WHAT NEEDS TO BE DONE >> Count the lines in the data below holding the string "none" and write the total by itself.

DATASET SECTION >>

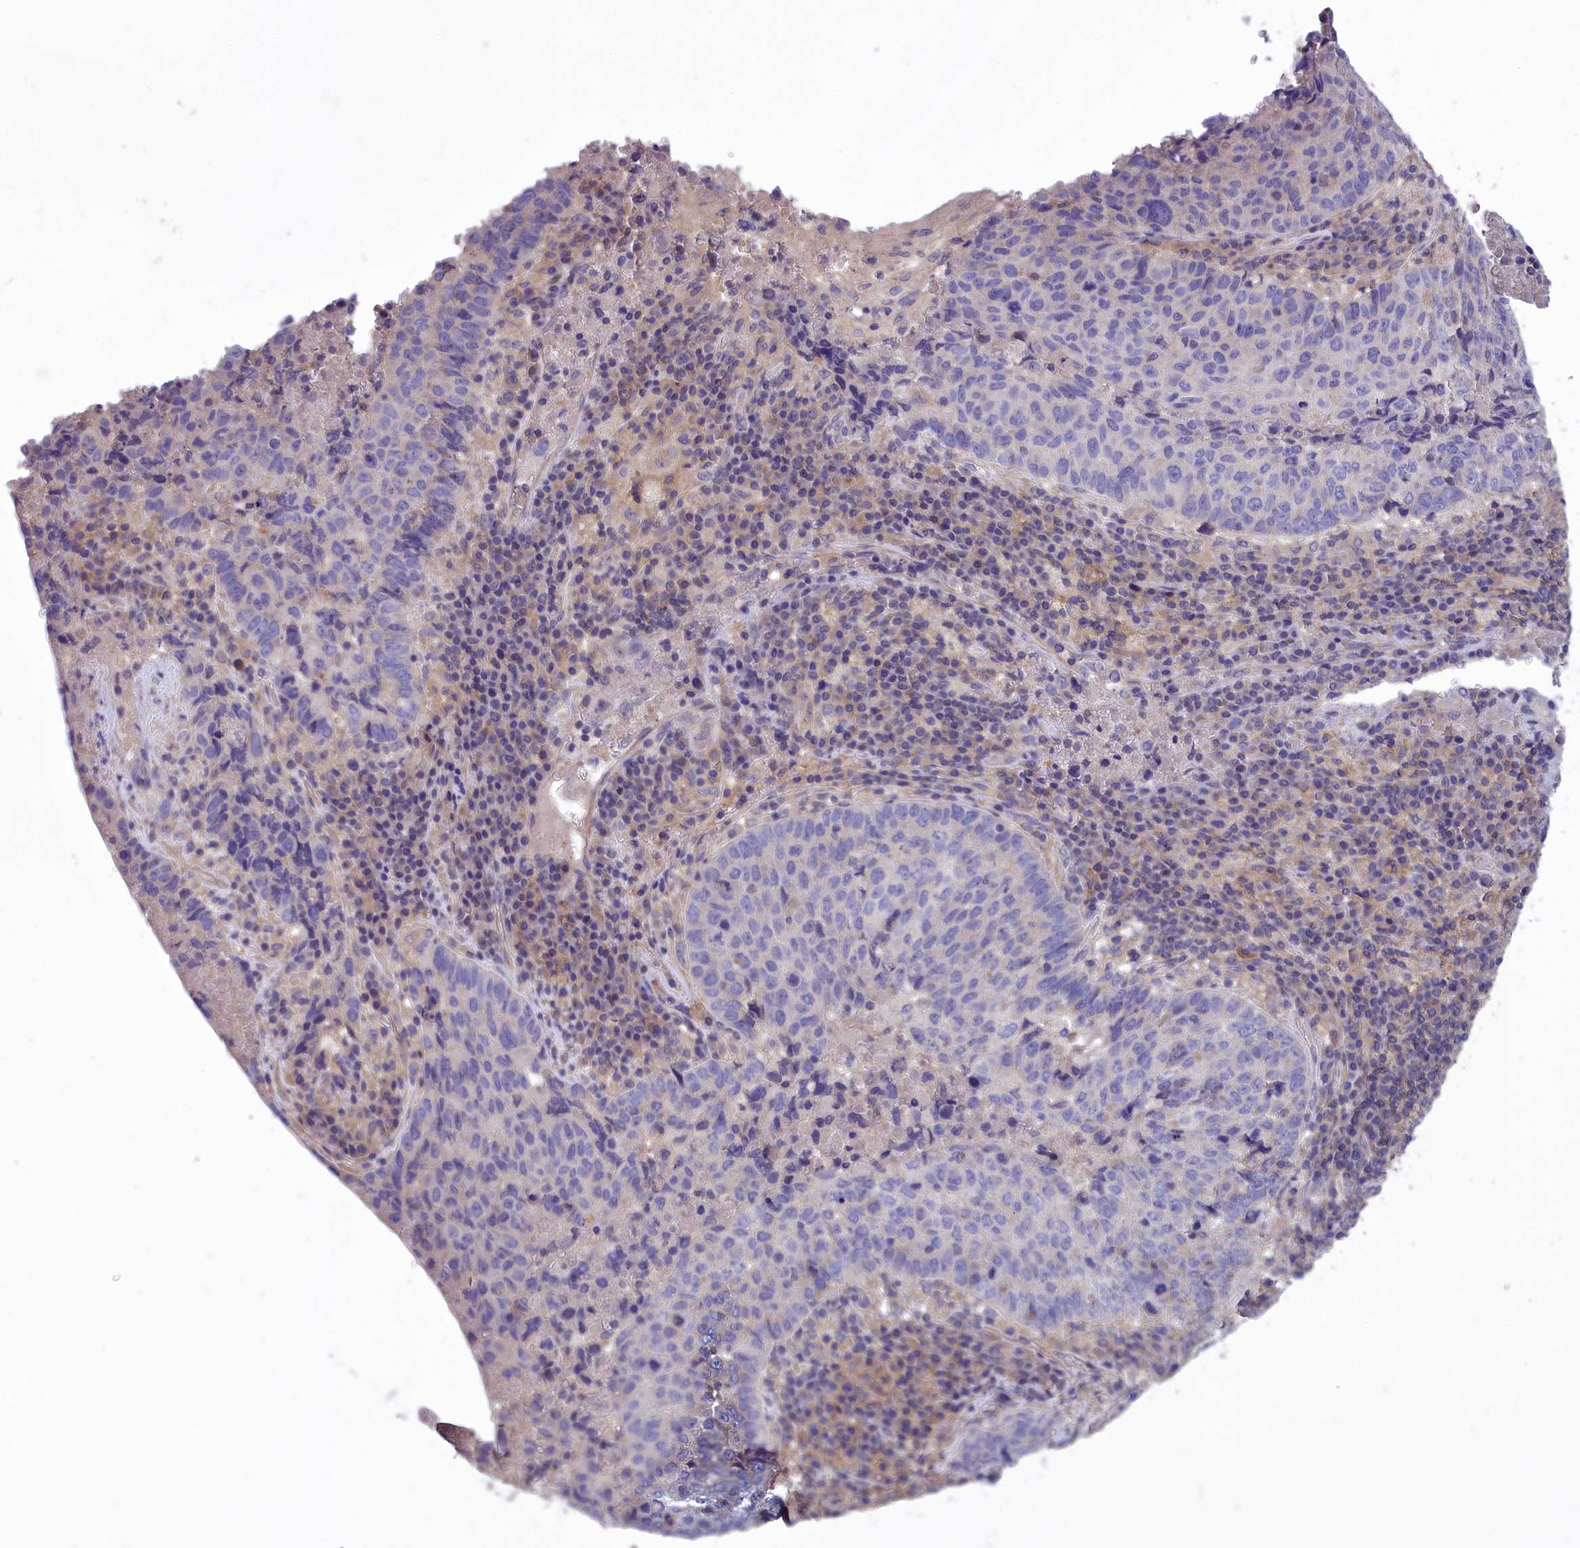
{"staining": {"intensity": "negative", "quantity": "none", "location": "none"}, "tissue": "lung cancer", "cell_type": "Tumor cells", "image_type": "cancer", "snomed": [{"axis": "morphology", "description": "Squamous cell carcinoma, NOS"}, {"axis": "topography", "description": "Lung"}], "caption": "DAB immunohistochemical staining of human squamous cell carcinoma (lung) demonstrates no significant staining in tumor cells.", "gene": "AMDHD2", "patient": {"sex": "male", "age": 73}}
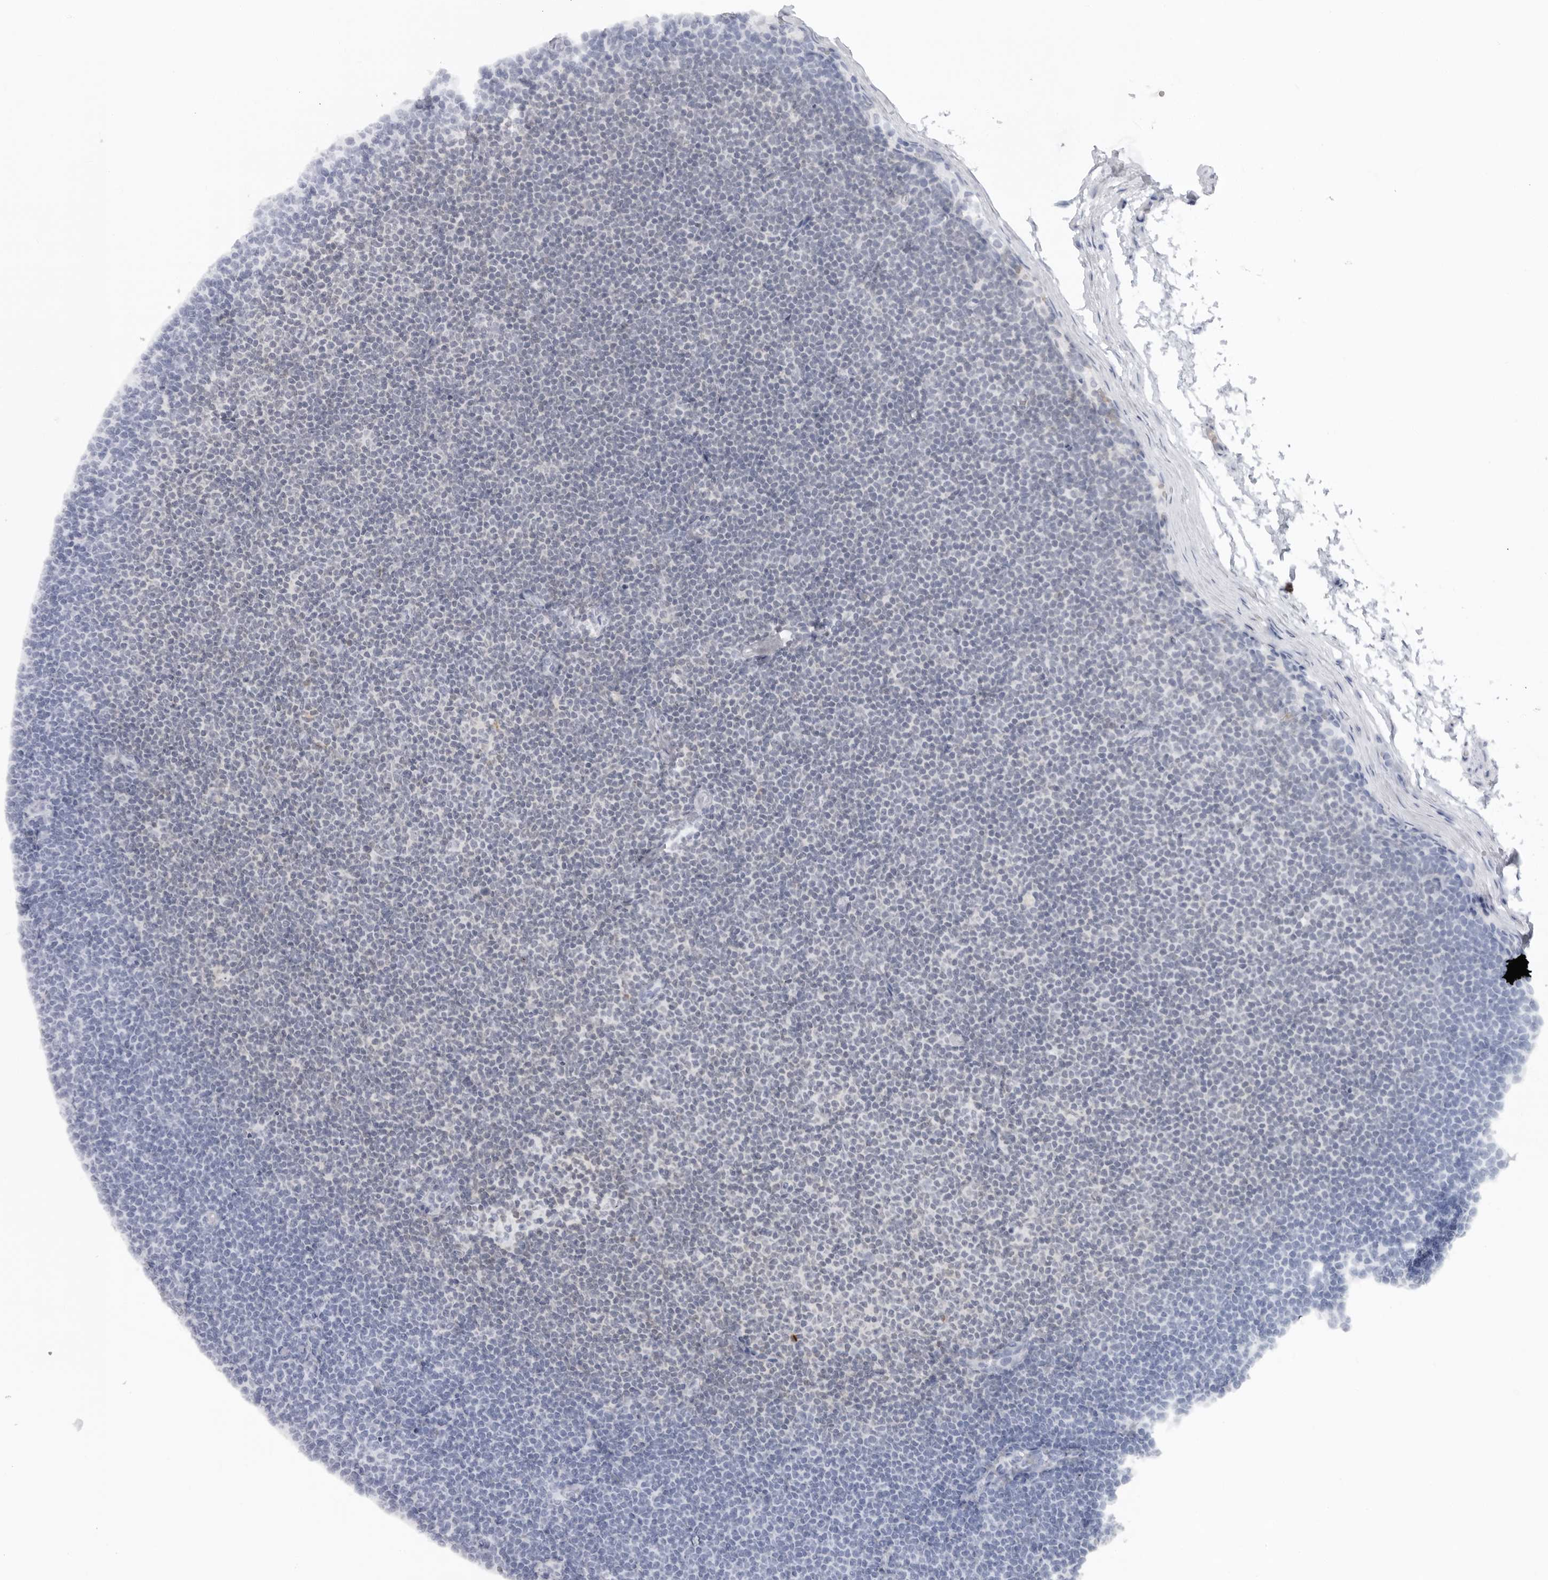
{"staining": {"intensity": "negative", "quantity": "none", "location": "none"}, "tissue": "lymphoma", "cell_type": "Tumor cells", "image_type": "cancer", "snomed": [{"axis": "morphology", "description": "Malignant lymphoma, non-Hodgkin's type, Low grade"}, {"axis": "topography", "description": "Lymph node"}], "caption": "IHC photomicrograph of human low-grade malignant lymphoma, non-Hodgkin's type stained for a protein (brown), which exhibits no expression in tumor cells.", "gene": "EPB41", "patient": {"sex": "female", "age": 53}}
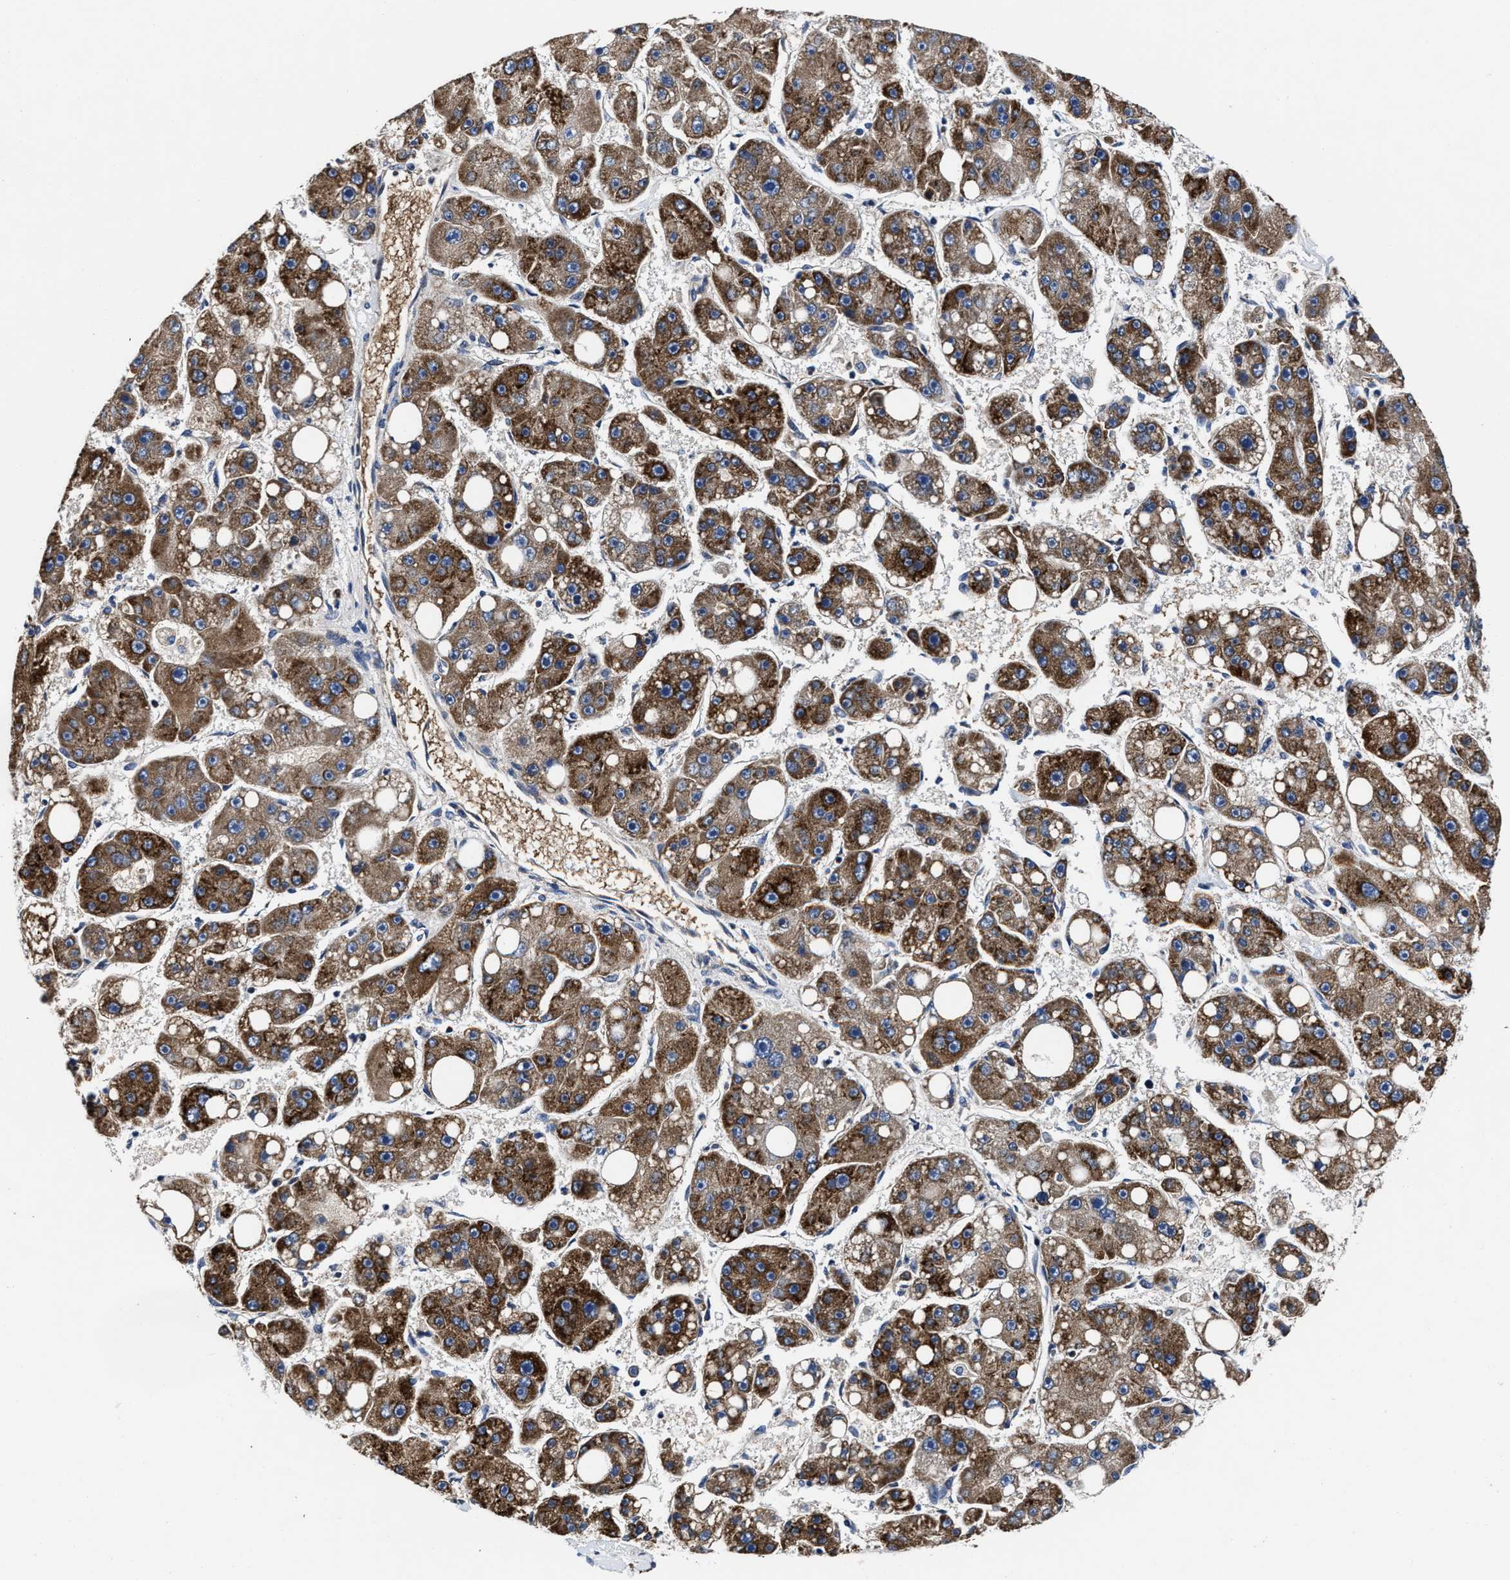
{"staining": {"intensity": "moderate", "quantity": ">75%", "location": "cytoplasmic/membranous"}, "tissue": "liver cancer", "cell_type": "Tumor cells", "image_type": "cancer", "snomed": [{"axis": "morphology", "description": "Carcinoma, Hepatocellular, NOS"}, {"axis": "topography", "description": "Liver"}], "caption": "Immunohistochemical staining of human hepatocellular carcinoma (liver) demonstrates moderate cytoplasmic/membranous protein staining in about >75% of tumor cells.", "gene": "PHLPP1", "patient": {"sex": "female", "age": 61}}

THE ANSWER >> 2